La Femme sur le Chariot

Alberto Giacometti avait été proche des Surréalistes. Le thème de la femme sur le chariot s'est inscrit dans son subconscient en 1938. Il y resta douze ans pendant lesquels l'artiste tenta quelques essais, parfois avec des roues tournantes.

En 1948, Alberto peuple son univers de ses figures filiformes qui questionnent l'existentialisme. Les hommes marchent d'un pas énergique sans savoir eux-mêmes où ils vont. Par contraste, la femme est droite et immobile.

La femme est restée une idole antique dont l'autorité ne peut pas être contestée. Elle apporte la paix et la vérité. Dans le rêve d'Alberto, elle est juchée sur un socle posé sur l'essieu d'un chariot antique à très grandes roues. C'est le grand paradoxe de Giacometti : la femme immobile symbolise le mouvement parce qu'elle est adorée sur le chariot.

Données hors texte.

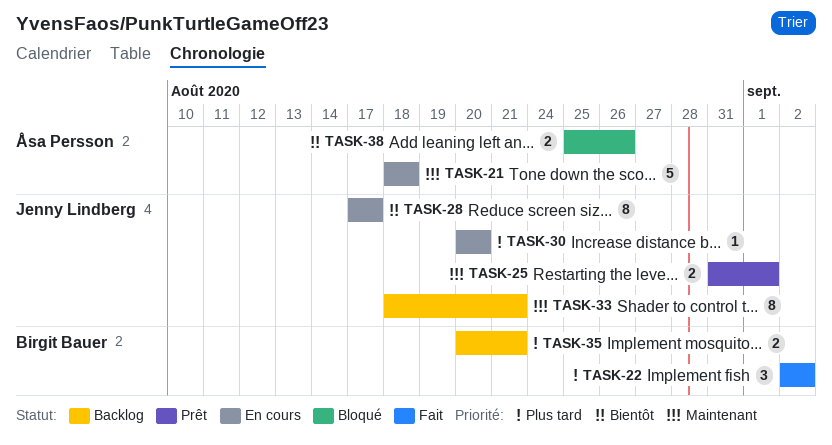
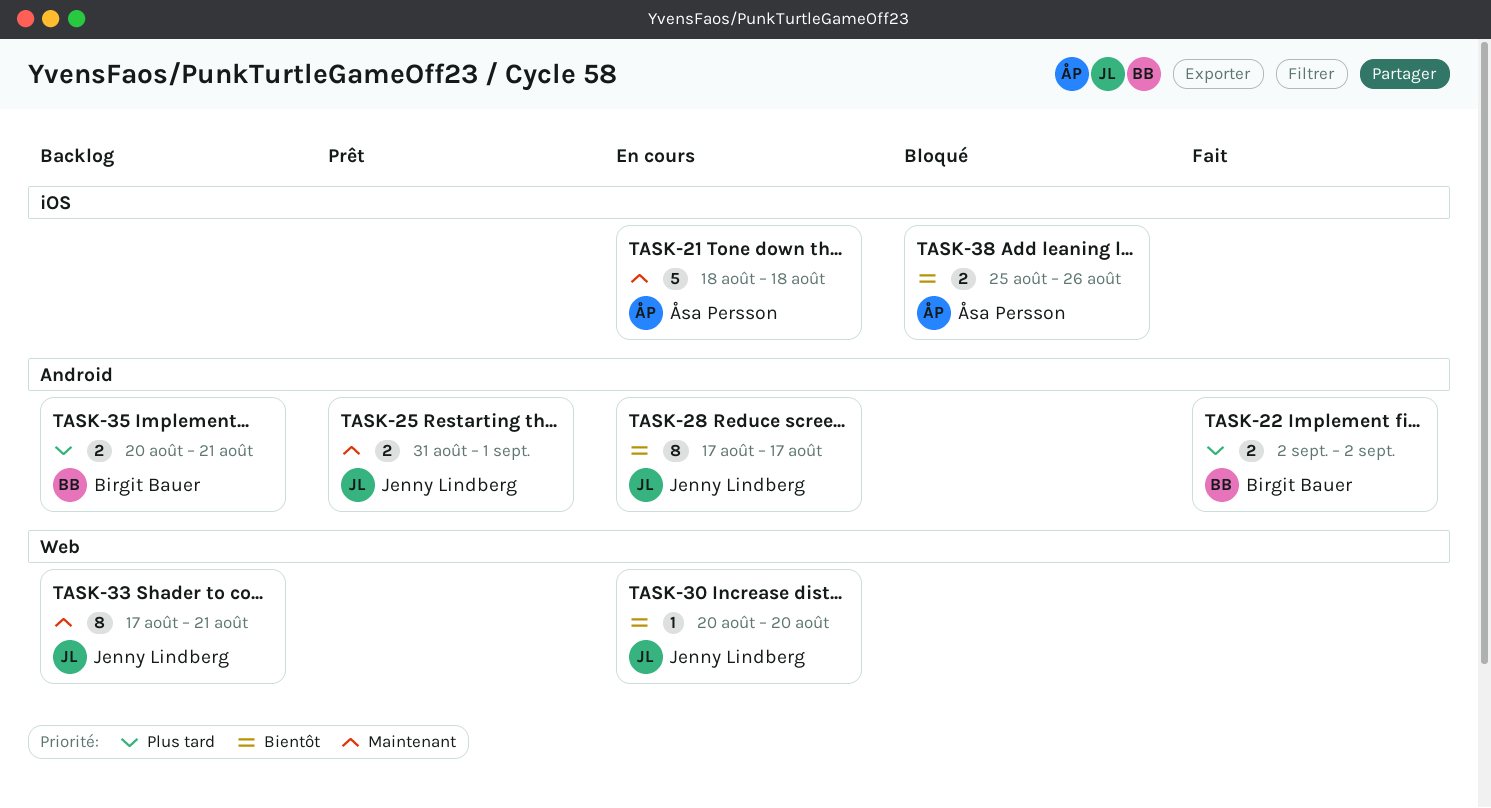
TASK-22, estimate: 3 -> 2
TASK-30, priority: Plus tard -> Bientôt
TASK-33, start: Aug 18 -> Aug 17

Alberto est un perfectionniste. Il attend 1950 pour concrétiser son fantasme.  Tout détail est important, comme les jambes strictement jointes. Les bras sont écartés du corps en un geste de gloire ou de liberté, mais l'angle du coude disparaît quand la sculpture est vue de face. L'oeuvre est de taille moyenne, 1,45m de haut, parce qu'elle ne doit pas être intimidante ni diminutive.

Le bronze fondu en 1951-1952 est un exploit technique de la société Alexis Rudier. L'exemplaire 2/6 est à vendre par Sotheby's à New York le 4 novembre, lot 25. C'est un specimen exceptionnel par sa patine dorée qui glorifie le sujet et parce qu'il a été soigneusement peint par l'artiste.

Dans le communiqué de presse publié le 3 octobre, Sotheby's compare l'importance de cette pièce à L'Homme qui marche, qu'ils ont vendu pour £ 65M incluant premium le 3 février 2010.